Start of Text passage

Almost since it opened in 1982, a string of senior editors and correspondents have resigned, citing the manipulation of the news by Moon and his subordinates. The first editor, James Whelan, resigned in 1984, confessing that "I have blood on my hands" for helping Moon’s church achieve greater legitimacy.
But Bush’s boosterism was just what Moon needed in South America. "The day after," the Unification News observed, "the press did a 180-degree about-turn once they realized that the event had the support of a U.S. President." With Bush’s help, Moon had gained another beachhead for his worldwide business-religious-political-media empire.
After the event, Menem told reporters from La Nacion that Bush had claimed privately to be only a mercenary who did not really know Moon. "Bush told me he came and charged money to do it," Menem said. [La Nacion, Nov. 26, 1996].
But Bush was not telling Menem the whole story. By fall 1996, Bush and Moon had been working in political tandem for at least a decade and a half. The ex-President also had been earning huge speaking fees as a front man for Moon for more than a year.
In September 1995, Bush and his wife, Barbara, gave six speeches in Asia for the Women’s Federation for World Peace, a group led by Moon’s wife, Hak Ja Han Moon. In one speech on Sept. 14 to 50,000 Moon supporters in Tokyo, Bush insisted that "what really counts is faith, family and friends."
Mrs. Moon followed the ex-President to the podium and announced that "it has to be Reverend Moon to save the United States, which is in decline because of the destruction of the family and moral decay."[Washington Post, Sept. 15, 1995]
In summer 1996, Bush was lending his prestige to Moon again. Bush addressed the Moon-connected Family Federation for World Peace in Washington, an event that gained notoriety when comedian Bill Cosby tried to back out of his contract after learning of Moon’s connection. Bush had no such qualms. [Washington Post, July 30, 1996]
Throughout these public appearances for Moon, Bush’s office refused to divulge how much Moon-affiliated organizations have paid the ex-President. But estimates of Bush’s fee for the Buenos Aires appearance alone ran between $100,000 and $500,000. Sources close to the Unification Church have put the total Bush-Moon package in the millions, with one source telling me that Bush stood to make as much as $10 million total from Moon’s organization.
The senior George Bush may have had a political motive as well. By 1996, sources close to Bush were saying the ex-President was working hard to enlist well-to-do conservatives and their money behind the presidential candidacy of his son, George W. Bush. Moon was one of the deepest pockets in right-wing circles.
Fishing for Influence
In a sermon on Jan. 2, 1996, Moon was unusually blunt about how he expected the church’s wealth to buy influence among the powerful in South America, just as it did in Washington.
"Father has been practicing the philosophy of fishing here," Moon said, through an interpreter who spoke of Moon in the third person. "He [Moon] gave the bait to Uruguay and then the bigger fish of Argentina, Brazil and Paraguay kept their mouths open, waiting for a bigger bait silently. The bigger the fish, the bigger the mouth. Therefore, Father is able to hook them more easily."
As part of his business strategy, Moon explained that he would dot the continent with small airstrips and construct bases for submarines which could evade Coast Guard patrols. His airfield project would allow tourists to visit "hidden, untouched, small places" throughout South America, he said.

End of Text passage
Start of Excerpted data

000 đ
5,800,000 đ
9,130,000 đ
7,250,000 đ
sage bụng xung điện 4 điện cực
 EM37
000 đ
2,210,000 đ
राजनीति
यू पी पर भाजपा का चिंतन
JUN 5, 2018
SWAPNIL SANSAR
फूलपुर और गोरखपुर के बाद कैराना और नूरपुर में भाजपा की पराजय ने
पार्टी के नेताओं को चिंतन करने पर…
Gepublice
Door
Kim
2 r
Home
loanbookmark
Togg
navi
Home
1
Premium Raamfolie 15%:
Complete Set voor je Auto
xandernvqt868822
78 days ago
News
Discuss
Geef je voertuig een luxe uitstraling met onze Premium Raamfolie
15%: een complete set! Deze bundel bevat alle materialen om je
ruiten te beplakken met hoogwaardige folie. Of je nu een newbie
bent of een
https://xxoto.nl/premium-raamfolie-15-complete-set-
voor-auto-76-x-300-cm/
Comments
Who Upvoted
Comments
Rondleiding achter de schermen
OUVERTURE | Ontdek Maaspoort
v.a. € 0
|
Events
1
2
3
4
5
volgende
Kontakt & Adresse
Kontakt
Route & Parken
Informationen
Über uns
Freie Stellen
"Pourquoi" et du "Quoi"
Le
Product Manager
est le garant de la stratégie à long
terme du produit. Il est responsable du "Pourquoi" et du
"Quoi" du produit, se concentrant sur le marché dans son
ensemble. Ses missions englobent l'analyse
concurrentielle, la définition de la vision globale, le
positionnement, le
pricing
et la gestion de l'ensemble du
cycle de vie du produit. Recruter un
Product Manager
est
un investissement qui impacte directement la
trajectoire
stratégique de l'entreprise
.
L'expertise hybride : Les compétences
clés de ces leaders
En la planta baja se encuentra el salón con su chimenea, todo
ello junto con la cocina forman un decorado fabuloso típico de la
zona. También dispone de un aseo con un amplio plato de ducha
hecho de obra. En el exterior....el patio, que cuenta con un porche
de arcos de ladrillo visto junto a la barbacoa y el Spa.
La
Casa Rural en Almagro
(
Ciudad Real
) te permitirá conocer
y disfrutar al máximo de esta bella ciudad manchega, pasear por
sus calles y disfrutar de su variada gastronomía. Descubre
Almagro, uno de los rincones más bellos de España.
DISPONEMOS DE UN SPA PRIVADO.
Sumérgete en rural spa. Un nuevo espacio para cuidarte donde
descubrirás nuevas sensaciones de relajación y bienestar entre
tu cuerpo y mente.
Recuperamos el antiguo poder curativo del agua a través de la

End of Excerpted data

Directive 1:
Answer these questions from the passage on Bush and Moon:
(a) In what year did the first editor, James Whelan, resign?
(b) Which group sponsored the six speeches that Bush and his wife gave in Asia in September 1995?
(c) What range did estimates of Bush's fee for the Buenos Aires appearance fall within?
Directive 2: Write out the passage on Bush and Moon from "Fishing for Influence" up to and including "America, he said.".
Directive 3: Write what comes next in the passage on Bush and Moon, picking up after its final sentence.
The records have no connection to the passage on Bush and Moon.

Expected output 1:
(a) 1984
(b) The Women's Federation for World Peace, a group led by Hak Ja Han Moon
(c) Between $100,000 and $500,000

Expected output 2:
Fishing for Influence
In a sermon on Jan. 2, 1996, Moon was unusually blunt about how he expected the church’s wealth to buy influence among the powerful in South America, just as it did in Washington.
"Father has been practicing the philosophy of fishing here," Moon said, through an interpreter who spoke of Moon in the third person. "He [Moon] gave the bait to Uruguay and then the bigger fish of Argentina, Brazil and Paraguay kept their mouths open, waiting for a bigger bait silently. The bigger the fish, the bigger the mouth. Therefore, Father is able to hook them more easily."
As part of his business strategy, Moon explained that he would dot the continent with small airstrips and construct bases for submarines which could evade Coast Guard patrols. His airfield project would allow tourists to visit "hidden, untouched, small places" throughout South America, he said.

Expected output 3:
"Therefore, they need small airplanes and small landing strips in the remote countryside," Moon said. "In the near future, we will have many small airports throughout the world." Moon wanted the submarines because "there are so many restrictions due to national boundaries worldwide. If you have a submarine, you don’t have to be bound in that way."
(As strange as Moon’s submarine project might sound, a cable from the U.S. Embassy in Japan, dated Feb. 18, 1994, cited press reports that a Moon-connected Japanese company, Toen Shoji, had bought 40 Russian submarines. The subs were supposedly bound for North Korea where they were to be dismantled and melted down as scrap.)
Moon also recognized the importance of media in protecting his curious operations, which sounded a lot like an invitation to drug traffickers.
He boasted to his followers that with his vast array of political and media assets, he will dominate the new Information Age. "That is why Father has been combining and organizing scholars from all over the world, and also newspaper organizations - in order to make propaganda," Moon said.
With his background and prominence, Moon and his organization would seem a natural attraction for U.S. government scrutiny. But Moon may have purchased insurance against any intrusive investigation by buying so many powerful American politicians that Washington’s power centers can no more afford the scrutiny than he can.
In the 1990s, Moon remembered to keep up some of his important friendships in the United States. In 1997, his Washington Times Foundation made a $1 million-plus donation to George H.W. Bush’s presidential library in Texas. [Washington Post, Nov. 24, 1997]
Moon got a pass even when there was first-hand evidence of his money-laundering.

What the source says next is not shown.